Through misfortune or sheer bad (or maybe good) planning we were cycling on the day England were playing Wales in the Euro's. We stopped at a big Thatched Pub on a crossroads. The TV was ready and the pre-match build up had started - 'It'll be mad in here when the game starts' said the barmaid - 'You okay with that?'

We weren't bothered to be honest. Our plan was a pint, a sandwich and be on our way, thank you very much. The sandwiches were good though. We set off with about fifteen minutes to go to kick-off - the pub was still more or less empty.

By now we'd covered 50 miles or so - I was doing okay considering I hadn't cycled this sort of distance in one go since last year. We passed through some superb little villages, the rain was holding off now and everything seemed brighter. Gradually the landscape flattened as we travelled further East, which has to be a good thing.

We paused outside a Wild Hog farm... that's right......somewhere? - and feasted on Jelly Babies - glycogen levels needed lifting, many jelly lives were sacrificed for the cause. And we battled on. By now I was weary; my legs were aching, my arse was sore, hands and neck as well. My lack of proper preparation was beginning to tell and we still had 20 or so miles to do. I managed to hang on though and we finally made it into Wisbech at around 6.30pm.
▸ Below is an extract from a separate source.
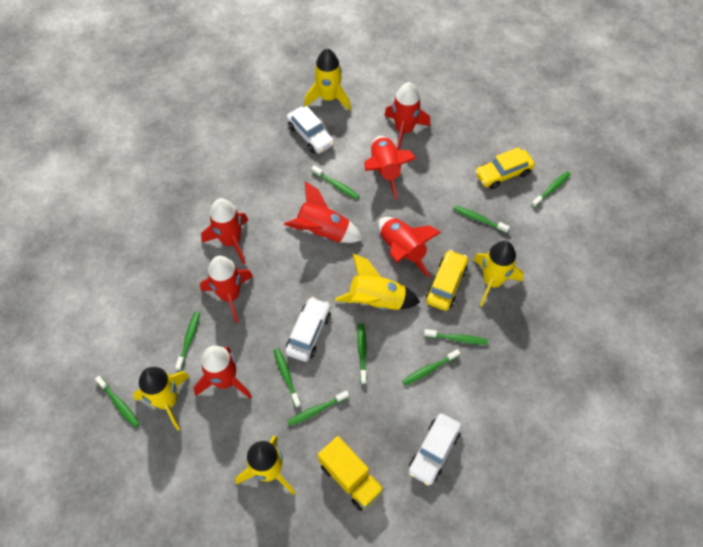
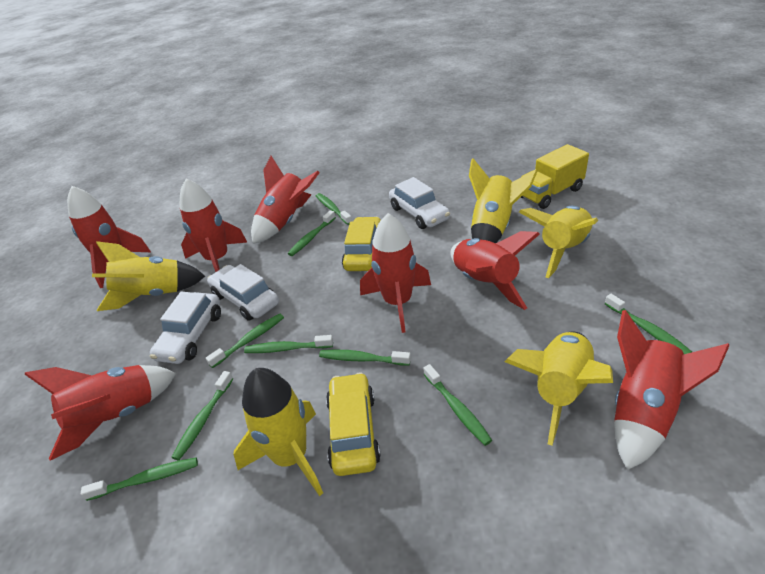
green toothbrush: 10 -> 9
Wisbech is a town that looks past its best. There's a sorry, faded grandeur to the place that seems a shame. It's the kind of place where you might step into Miss Haversham's house. The Georgian buildings lining the River Nene look to be original and with a lick of paint would probably polish up nicely. We rolled into the backyard of the White Lion Hotel, there was a gang of drunken football supporters rocking gently from side to side and trying to talk to each other. It didn't look good. Gary went inside and re-emerged with a youngish scouser from behind the bar - he took us to where the bikes were to be left - a store room full of soiled mattresses, drums of vegetable oil and general mess.

After a quick shower we were down in the bar for a couple of well earned Stellas before supper. We booked a table for 8pm - The scouser said it would be busy, but we were the only ones eating. The food was okay and the chef was a friendly chap from Aberdeen. We bought the scouser a drink - but we made him promise not to steal the wheels off our bikes - we put a drink in for the chef too.
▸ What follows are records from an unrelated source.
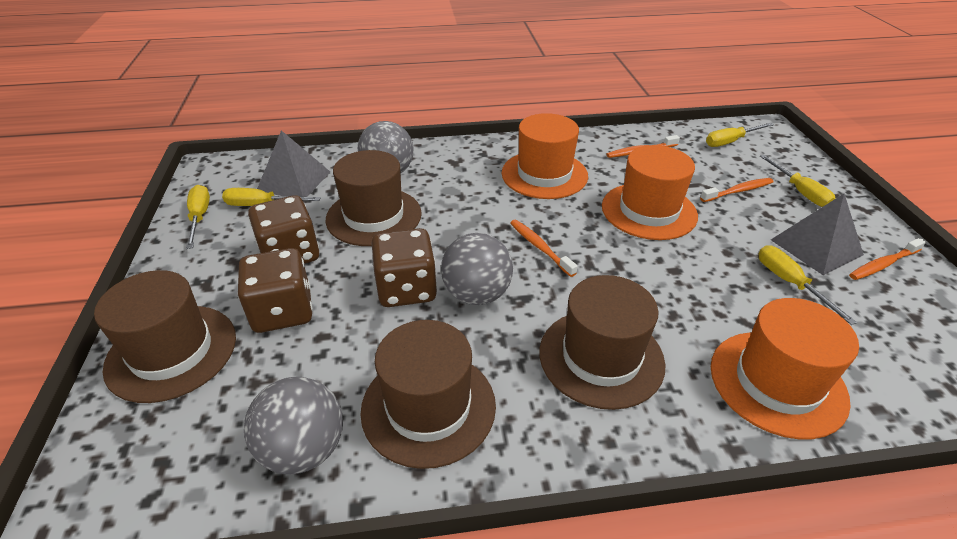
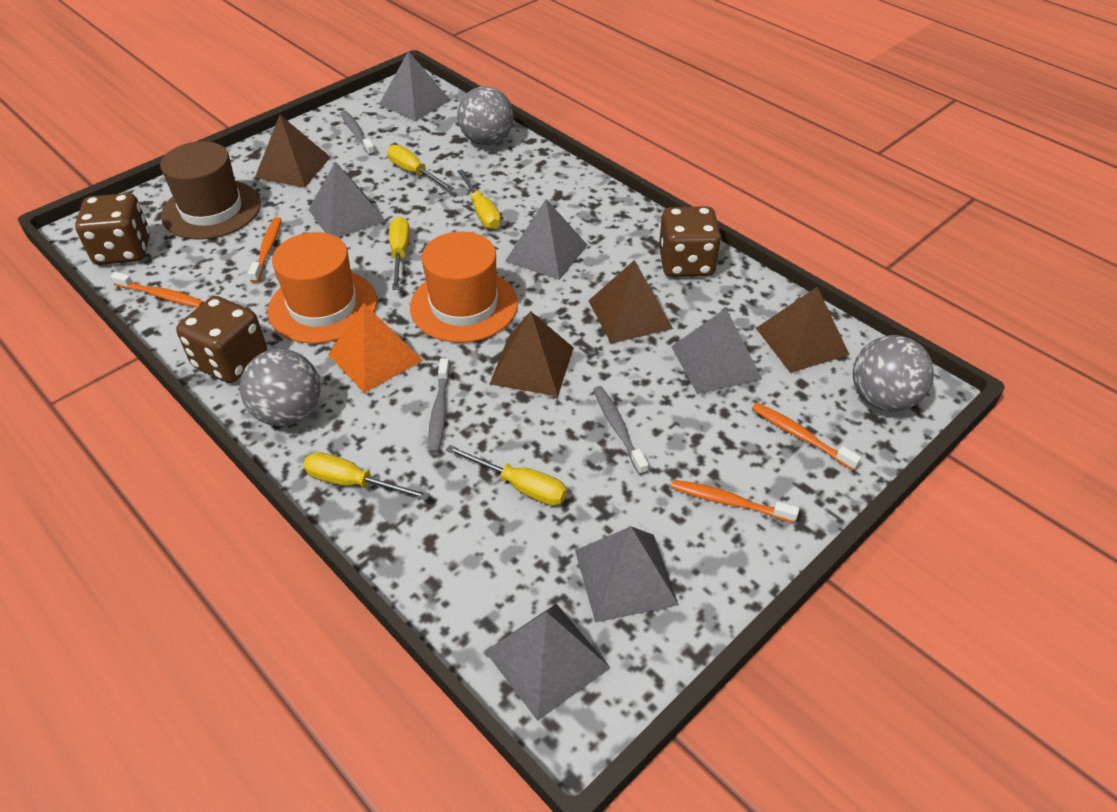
brown hat: 4 -> 1
brown pyramid: 0 -> 4
grey pyramid: 2 -> 6
grey toothbrush: 0 -> 3
orange hat: 3 -> 2
orange pyramid: 0 -> 1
I didn't hear Gary scream in the night but I'm sure he did - he always screams when he gets cramp and if he's sitting anywhere near a table he usually knocks it over. Over breakfast, cramp was the subject most discussed. We all suffered during the night. For me it was like a nightmare, a shadowy monster tearing the muscles from my legs and then devouring them as I lay there helplessly. Gary apparently had to rush to the bathroom and disguise his screams by ramming a whole toilet roll into his mouth - it worked - I never heard a thing.

The morning looked promising. No sign of rain, relatively clear skies and no wind to speak of.  Just wait for the beans to work their magic. We set of in reasonable spirits - the first mile or two in relative silence as we concentrated on controlling the pain from our undercarriage.

It's interesting that we all think a ride out to the east is going to be easy and flat. We climbed around 6000 feet yesterday! - although today should be a lot easier. I can't remember much about the final 40 or so miles into Hunstanton - I felt pretty good to be fair - better than I deserved that's for sure, and we made good progress, arriving at Old Hunstanton at about 1.00pm for a celebratory drink at 'The Lodge', our work was done and we could now relax with the promise of a couple of days of fine food and wine in the company of friends - apart from dry weather what more could you ask for?